Peut-on dissocier art et jeu ? Ce n’est pas le cas pour Adélie Ducasse, qui fusionne esprit ludique et sens artistique dans des créations joyeuses et ultra-modernes, jouant sur le concept de modularité. Des peintures aux objets — canapés, miroirs, et surtout lampes — le processus créatif de cette artiste, forte d’un passé dans la mode, puise sa force dans le changement de support, qu’elle considère comme une source d’inspiration aussi importante que les formes géométriques et les couleurs vives. Ces dernières ont nourri son imaginaire dès l’enfance, passée en Nouvelle-Calédonie et à La Réunion. Rencontre.
Vous êtes entrée dans le monde du design en tant qu’autodidacte. Comment cela influence-t-il votre approche de la discipline ?
Je pense que cela me rend plus libre, car je ne suis pas soumise aux contraintes que peut imposer le travail en cabinet. J’ai aussi assisté des designers dans le domaine de la mode, ce qui m’a permis de me familiariser avec le processus de conception d’un objet. Voyager m’a également beaucoup aidée à développer mon goût et mon approche.
Quels voyages vous ont le plus marquée ?
La Californie, avec ses maisons des années 60 et les artistes du MoMA que j’aime beaucoup, ainsi que le Danemark, pour son esthétique vintage.
Vous avez passé votre enfance en Nouvelle-Calédonie et à La Réunion. Quel rôle cette période a-t-elle joué dans votre design ?
Le temps passé dans les îles m’a certainement donné un goût prononcé pour les couleurs vives et, plus largement, pour l’art naïf.
En plus de la couleur, vous travaillez beaucoup sur la géométrie. Quelle forme géométrique vous attire particulièrement, et pourquoi ?
Certainement le carré, pour sa régularité qui le rend caméléon, adaptable à de nombreuses situations.
En quoi votre parcours en mathématiques a-t-il influencé vos créations ?
Les mathématiques m’ont donné une certaine méthodologie. Je pars toujours d’une hypothèse basée sur les matériaux ou formes que j’ai à disposition, et je fais plusieurs essais. Au tout début, par exemple, je suis partie d’un carré jaune, d’un rectangle bleu, d’un rond rouge et d’un triangle vert. Je me suis alors demandé : quelle typologie de meubles puis-je créer ? C’est comme cela que j’ai conçu la chaise et les lampes.

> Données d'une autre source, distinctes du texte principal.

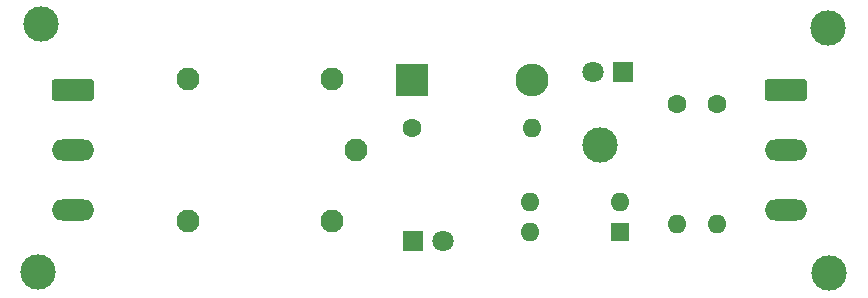
<source format=gbr>
%TF.GenerationSoftware,KiCad,Pcbnew,8.0.2*%
%TF.CreationDate,2024-06-20T13:36:58+03:00*%
%TF.ProjectId,r_le,72f66c65-2e6b-4696-9361-645f70636258,rev?*%
%TF.SameCoordinates,Original*%
%TF.FileFunction,Copper,L1,Top*%
%TF.FilePolarity,Positive*%
%FSLAX46Y46*%
G04 Gerber Fmt 4.6, Leading zero omitted, Abs format (unit mm)*
G04 Created by KiCad (PCBNEW 8.0.2) date 2024-06-20 13:36:58*
%MOMM*%
%LPD*%
G01*
G04 APERTURE LIST*
G04 Aperture macros list*
%AMRoundRect*
0 Rectangle with rounded corners*
0 $1 Rounding radius*
0 $2 $3 $4 $5 $6 $7 $8 $9 X,Y pos of 4 corners*
0 Add a 4 corners polygon primitive as box body*
4,1,4,$2,$3,$4,$5,$6,$7,$8,$9,$2,$3,0*
0 Add four circle primitives for the rounded corners*
1,1,$1+$1,$2,$3*
1,1,$1+$1,$4,$5*
1,1,$1+$1,$6,$7*
1,1,$1+$1,$8,$9*
0 Add four rect primitives between the rounded corners*
20,1,$1+$1,$2,$3,$4,$5,0*
20,1,$1+$1,$4,$5,$6,$7,0*
20,1,$1+$1,$6,$7,$8,$9,0*
20,1,$1+$1,$8,$9,$2,$3,0*%
G04 Aperture macros list end*
%TA.AperFunction,ComponentPad*%
%ADD10C,1.600000*%
%TD*%
%TA.AperFunction,ComponentPad*%
%ADD11O,1.600000X1.600000*%
%TD*%
%TA.AperFunction,ComponentPad*%
%ADD12R,1.800000X1.800000*%
%TD*%
%TA.AperFunction,ComponentPad*%
%ADD13C,1.800000*%
%TD*%
%TA.AperFunction,ComponentPad*%
%ADD14RoundRect,0.250000X-1.550000X0.650000X-1.550000X-0.650000X1.550000X-0.650000X1.550000X0.650000X0*%
%TD*%
%TA.AperFunction,ComponentPad*%
%ADD15O,3.600000X1.800000*%
%TD*%
%TA.AperFunction,ComponentPad*%
%ADD16R,1.600000X1.600000*%
%TD*%
%TA.AperFunction,ComponentPad*%
%ADD17C,1.950000*%
%TD*%
%TA.AperFunction,ComponentPad*%
%ADD18R,2.800000X2.800000*%
%TD*%
%TA.AperFunction,ComponentPad*%
%ADD19O,2.800000X2.800000*%
%TD*%
%TA.AperFunction,ViaPad*%
%ADD20C,3.000000*%
%TD*%
G04 APERTURE END LIST*
D10*
%TO.P,R3,1*%
%TO.N,Net-(D3-K)*%
X55905400Y16408400D03*
D11*
%TO.P,R3,2*%
%TO.N,GND*%
X55905400Y6248400D03*
%TD*%
D12*
%TO.P,D3,1,K*%
%TO.N,Net-(D3-K)*%
X51313000Y19177000D03*
D13*
%TO.P,D3,2,A*%
%TO.N,12v*%
X48773000Y19177000D03*
%TD*%
D10*
%TO.P,R2,1*%
%TO.N,12v*%
X33477200Y14427200D03*
D11*
%TO.P,R2,2*%
%TO.N,Net-(D2-A)*%
X43637200Y14427200D03*
%TD*%
D14*
%TO.P,J2,1,Pin_1*%
%TO.N,out*%
X4749800Y17627600D03*
D15*
%TO.P,J2,2,Pin_2*%
%TO.N,out2*%
X4749800Y12547600D03*
%TO.P,J2,3,Pin_3*%
%TO.N,out3*%
X4749800Y7467600D03*
%TD*%
D16*
%TO.P,U1,1*%
%TO.N,Net-(R1-Pad2)*%
X51069400Y5608400D03*
D11*
%TO.P,U1,2*%
%TO.N,in*%
X51069400Y8148400D03*
%TO.P,U1,3*%
%TO.N,GND*%
X43449400Y8148400D03*
%TO.P,U1,4*%
%TO.N,Net-(D1-A)*%
X43449400Y5608400D03*
%TD*%
D14*
%TO.P,J1,1,Pin_1*%
%TO.N,12v*%
X65125600Y17627600D03*
D15*
%TO.P,J1,2,Pin_2*%
%TO.N,in*%
X65125600Y12547600D03*
%TO.P,J1,3,Pin_3*%
%TO.N,GND*%
X65125600Y7467600D03*
%TD*%
D12*
%TO.P,D2,1,K*%
%TO.N,Net-(D1-A)*%
X33578800Y4851400D03*
D13*
%TO.P,D2,2,A*%
%TO.N,Net-(D2-A)*%
X36118800Y4851400D03*
%TD*%
D17*
%TO.P,K1,COIL1*%
%TO.N,12v*%
X26690000Y18509400D03*
%TO.P,K1,COIL2*%
%TO.N,Net-(D1-A)*%
X26690000Y6509400D03*
%TO.P,K1,COM*%
%TO.N,out2*%
X28690000Y12509400D03*
%TO.P,K1,NC*%
%TO.N,out3*%
X14490000Y6509400D03*
%TO.P,K1,NO*%
%TO.N,out*%
X14490000Y18509400D03*
%TD*%
D18*
%TO.P,D1,1,K*%
%TO.N,12v*%
X33442200Y18504400D03*
D19*
%TO.P,D1,2,A*%
%TO.N,Net-(D1-A)*%
X43602200Y18504400D03*
%TD*%
D10*
%TO.P,R1,1*%
%TO.N,12v*%
X59270200Y16440800D03*
D11*
%TO.P,R1,2*%
%TO.N,Net-(R1-Pad2)*%
X59270200Y6280800D03*
%TD*%
D20*
%TO.N,*%
X68808600Y2108200D03*
X1828800Y2184400D03*
X2057400Y23164800D03*
X68681600Y22834600D03*
X49377600Y12954000D03*
%TD*%
M02*

</source>
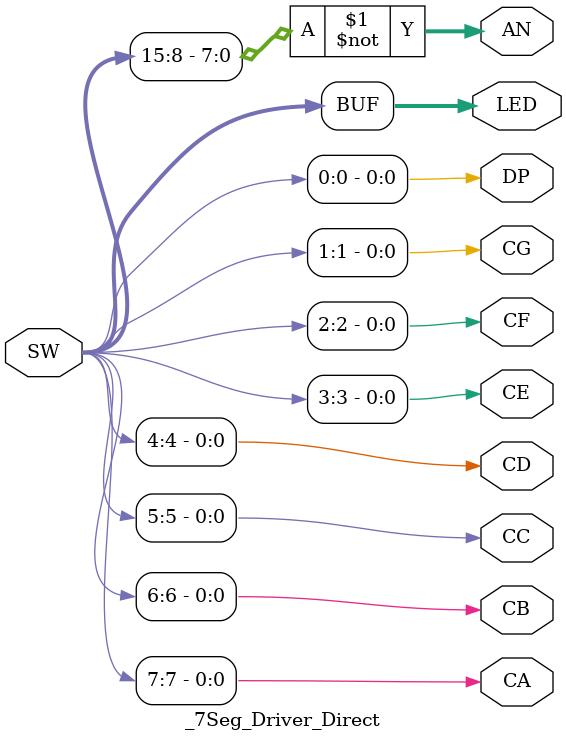
<source format=v>
`timescale 1ns / 1ps


module _7Seg_Driver_Direct(SW, CA, CB, CC, CD, CE, CF, CG, DP, AN, LED);
	input [15:0] SW;                          // 16Î»²¦¶¯¿ª¹Ø
	output CA, CB, CC, CD, CE, CF, CG, DP;    // 7¶ÎÊýÂë¹ÜÇý¶¯£¬µÍµçÆ½ÓÐÐ§
	output [7:0] AN;                          // 7¶ÎÊýÂë¹ÜÆ¬Ñ¡ÐÅºÅ£¬µÍµçÆ½ÓÐÐ§
	output [15:0] LED;                        // 16Î»LEDÏÔÊ¾£¬¸ßµçÆ½ÓÐÐ§
	
	assign {CA, CB, CC, CD, CE, CF, CG, DP} = SW[7:0];
    assign AN[7:0] = ~SW[15:8];
    assign LED[15:0] = SW[15:0];
endmodule

</source>
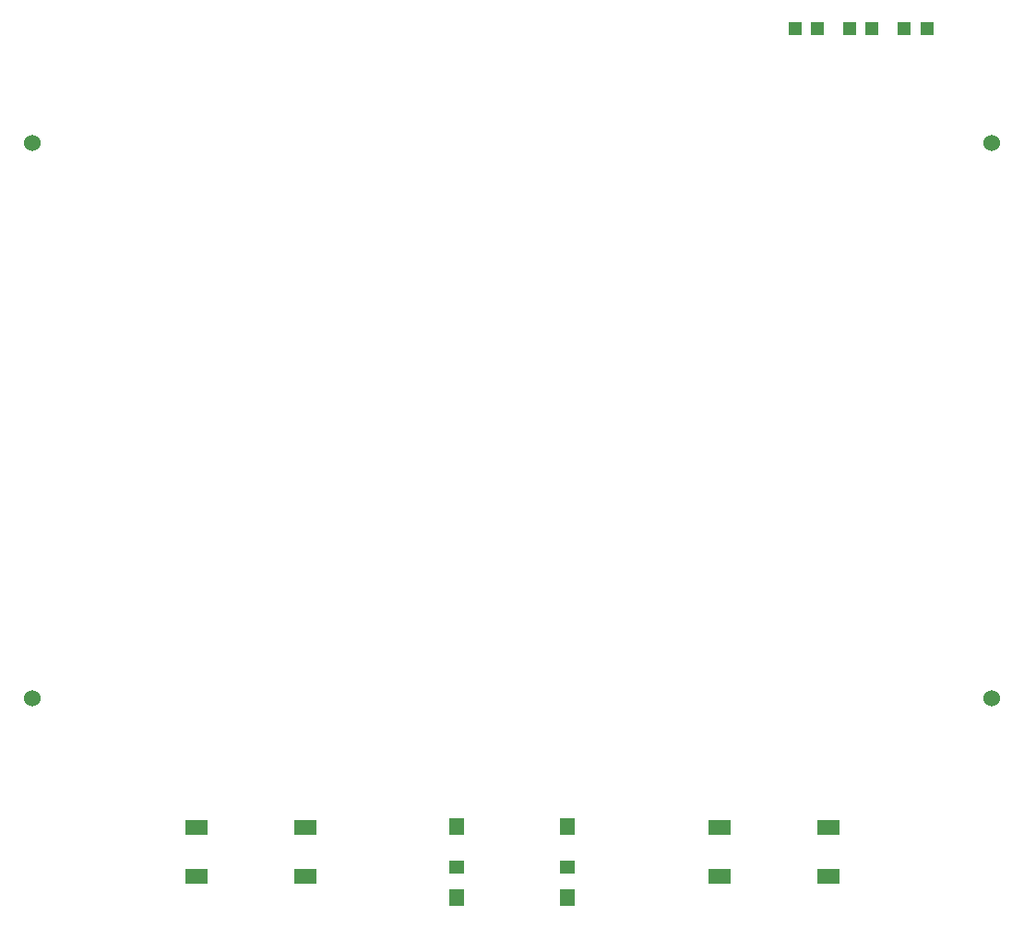
<source format=gbr>
%TF.GenerationSoftware,KiCad,Pcbnew,4.0.7-e2-6376~58~ubuntu16.04.1*%
%TF.CreationDate,2018-04-10T11:39:59+02:00*%
%TF.ProjectId,OpenDropV3,4F70656E44726F7056332E6B69636164,rev?*%
%TF.FileFunction,Paste,Top*%
%FSLAX46Y46*%
G04 Gerber Fmt 4.6, Leading zero omitted, Abs format (unit mm)*
G04 Created by KiCad (PCBNEW 4.0.7-e2-6376~58~ubuntu16.04.1) date Tue Apr 10 11:39:59 2018*
%MOMM*%
%LPD*%
G01*
G04 APERTURE LIST*
%ADD10C,0.100000*%
%ADD11R,1.198880X1.198880*%
%ADD12R,1.400000X1.500000*%
%ADD13R,1.400000X1.300000*%
%ADD14R,2.100000X1.400000*%
%ADD15C,1.524000*%
G04 APERTURE END LIST*
D10*
D11*
X128049020Y-60411000D03*
X125950980Y-60411000D03*
D12*
X94900000Y-133675000D03*
X105100000Y-133675000D03*
X94900000Y-140175000D03*
X105100000Y-140175000D03*
D13*
X94900000Y-137375000D03*
X105100000Y-137375000D03*
D14*
X71000000Y-138250000D03*
X71000000Y-133750000D03*
X81000000Y-138250000D03*
X81000000Y-133750000D03*
X119000000Y-138250000D03*
X119000000Y-133750000D03*
X129000000Y-138250000D03*
X129000000Y-133750000D03*
D11*
X133049020Y-60411000D03*
X130950980Y-60411000D03*
X138049020Y-60411000D03*
X135950980Y-60411000D03*
D15*
X144000000Y-70900000D03*
X144000000Y-121900000D03*
X56000000Y-121900000D03*
X56000000Y-70900000D03*
M02*

</source>
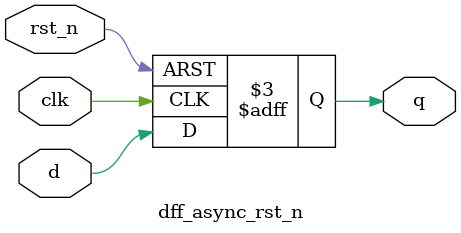
<source format=v>
module dff_async_rst_n
(
	input d,
	input clk,
	input rst_n,
	output reg q
);

	always @ (posedge clk or negedge rst_n)
		if (!rst_n)
			q <= 0;
		else
			q <= d;
 
endmodule
</source>
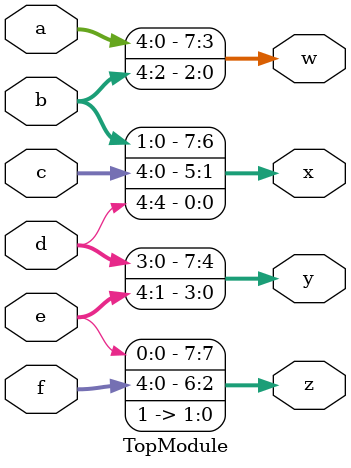
<source format=sv>

module TopModule (
  input [4:0] a,
  input [4:0] b,
  input [4:0] c,
  input [4:0] d,
  input [4:0] e,
  input [4:0] f,
  output [7:0] w,
  output [7:0] x,
  output [7:0] y,
  output [7:0] z
);
// Body of TopModule
assign {w, x, y, z} = {a, b, c, d, e, f, 2'b11};

endmodule

</source>
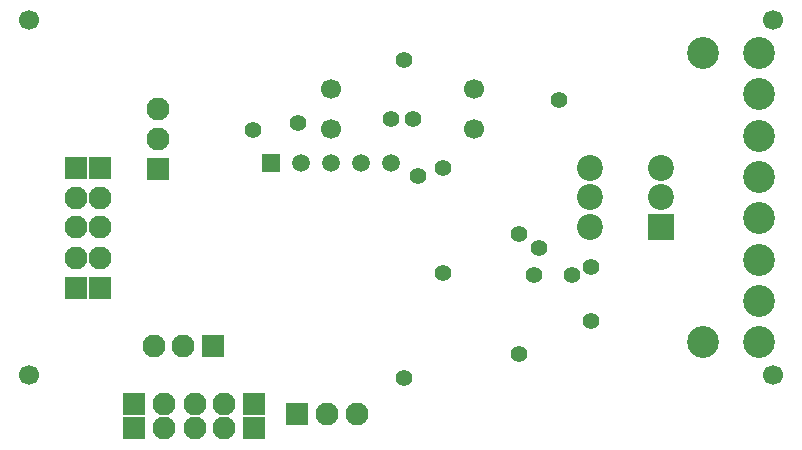
<source format=gbs>
%FSLAX42Y42*%
%MOMM*%
G71*
G01*
G75*
%ADD10O,2.00X0.50*%
%ADD11O,0.50X2.00*%
%ADD12R,0.50X2.00*%
%ADD13R,0.80X0.95*%
%ADD14R,0.90X0.95*%
%ADD15R,0.95X0.90*%
%ADD16R,0.95X0.80*%
%ADD17O,2.00X0.60*%
%ADD18R,2.00X0.50*%
%ADD19R,0.91X0.91*%
%ADD20R,1.27X0.91*%
%ADD21R,1.50X1.25*%
%ADD22R,2.30X1.90*%
%ADD23C,0.50*%
%ADD24C,1.75*%
%ADD25R,1.75X1.75*%
%ADD26C,2.50*%
%ADD27C,1.50*%
%ADD28C,2.00*%
%ADD29R,2.00X2.00*%
%ADD30C,1.30*%
%ADD31R,1.30X1.30*%
%ADD32C,1.20*%
%ADD33C,0.45*%
%ADD34O,2.20X0.70*%
%ADD35O,0.70X2.20*%
%ADD36R,0.70X2.20*%
%ADD37R,1.00X1.15*%
%ADD38R,1.10X1.15*%
%ADD39R,1.15X1.10*%
%ADD40R,1.15X1.00*%
%ADD41O,2.20X0.80*%
%ADD42R,2.20X0.70*%
%ADD43R,1.12X1.12*%
%ADD44R,1.47X1.12*%
%ADD45R,1.70X1.45*%
%ADD46R,2.50X2.10*%
%ADD47C,1.95*%
%ADD48R,1.95X1.95*%
%ADD49C,2.70*%
%ADD50C,1.70*%
%ADD51C,2.20*%
%ADD52R,2.20X2.20*%
%ADD53C,1.50*%
%ADD54R,1.50X1.50*%
%ADD55C,1.40*%
D47*
X4225Y670D02*
D03*
X3975D02*
D03*
X2542Y2995D02*
D03*
Y3245D02*
D03*
X2755Y1240D02*
D03*
X2505D02*
D03*
X1850Y2498D02*
D03*
Y2248D02*
D03*
Y1990D02*
D03*
X2050D02*
D03*
Y2248D02*
D03*
Y2498D02*
D03*
X2595Y753D02*
D03*
X2850D02*
D03*
X3100D02*
D03*
X2595Y550D02*
D03*
X2850D02*
D03*
X3100D02*
D03*
D48*
X3720Y670D02*
D03*
X2542Y2740D02*
D03*
X3010Y1240D02*
D03*
X1850Y2752D02*
D03*
Y1735D02*
D03*
X2050D02*
D03*
Y2752D02*
D03*
X2340Y753D02*
D03*
X3355D02*
D03*
X2340Y550D02*
D03*
X3355D02*
D03*
D49*
X7157Y3722D02*
D03*
Y1273D02*
D03*
X7628Y1973D02*
D03*
Y1623D02*
D03*
Y1273D02*
D03*
Y3023D02*
D03*
Y2673D02*
D03*
Y2323D02*
D03*
Y3722D02*
D03*
Y3372D02*
D03*
D50*
X7750Y1000D02*
D03*
Y4000D02*
D03*
X1450Y1000D02*
D03*
Y4000D02*
D03*
X5220Y3080D02*
D03*
X4005D02*
D03*
Y3420D02*
D03*
X5220Y3420D02*
D03*
D51*
X6200Y2250D02*
D03*
Y2500D02*
D03*
X6800D02*
D03*
Y2750D02*
D03*
X6200D02*
D03*
D52*
X6800Y2250D02*
D03*
D53*
X4515Y2792D02*
D03*
X4260D02*
D03*
X4005D02*
D03*
X3755D02*
D03*
D54*
X3500D02*
D03*
D55*
X4745Y2685D02*
D03*
X5728Y1840D02*
D03*
X6050D02*
D03*
X6203Y1915D02*
D03*
Y1450D02*
D03*
X5600Y1175D02*
D03*
Y2190D02*
D03*
X5767Y2073D02*
D03*
X4620Y3662D02*
D03*
X4515Y3165D02*
D03*
X4703D02*
D03*
X4953Y2750D02*
D03*
Y1858D02*
D03*
X4620Y970D02*
D03*
X5933Y3322D02*
D03*
X3342Y3073D02*
D03*
X3725Y3127D02*
D03*
M02*

</source>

Pourquoi cette passion pour la lampe ?
Parce que c’était l’objet qui me séduisait le plus parmi toutes les possibilités offertes par la céramique. Et aussi parce que ce n’était pas forcément dans l’air du temps.
Y a-t-il un artiste qui vous inspire particulièrement ?
J’aime beaucoup Ellsworth Kelly, pour la logique de ses constructions, visible dans ses croquis, ainsi que David Hockney pour ses couleurs. J’admire aussi plusieurs architectes, notamment les maisons des années 60, comme celles de Charles Eames à Santa Monica.
Pourquoi confiez-vous la production de vos pièces à des usines italiennes ?
Je trouve que la rigueur française peut parfois faire perdre un certain “petit plus” à mes créations. La production se fait généralement à Bassano del Grappa, en Vénétie. Le rendu final présente souvent une petite imperfection, due à la main de l’artisan, qui ajoute du charme à l’objet.
Votre art a été décrit par les médias comme ludique. Êtes-vous d’accord ?
Oui. J’ai commencé à dessiner des objets parce que je trouvais la vie adulte un peu ennuyeuse. Je voulais apporter une touche de joie dans le quotidien, avec des pièces volontairement enfantines.
Pensez-vous qu’il faille plus de jeu dans le design ?
Il faut certainement oser davantage. J’ai l’impression qu’on réfléchit trop à la logique du marché. Personnellement, je considère mes objets comme des œuvres d’art.
Sur quoi travaillez-vous en ce moment ?
J’ai envie de créer des objets plus accessibles à tous. En ce moment, je travaille donc sur des appliques murales.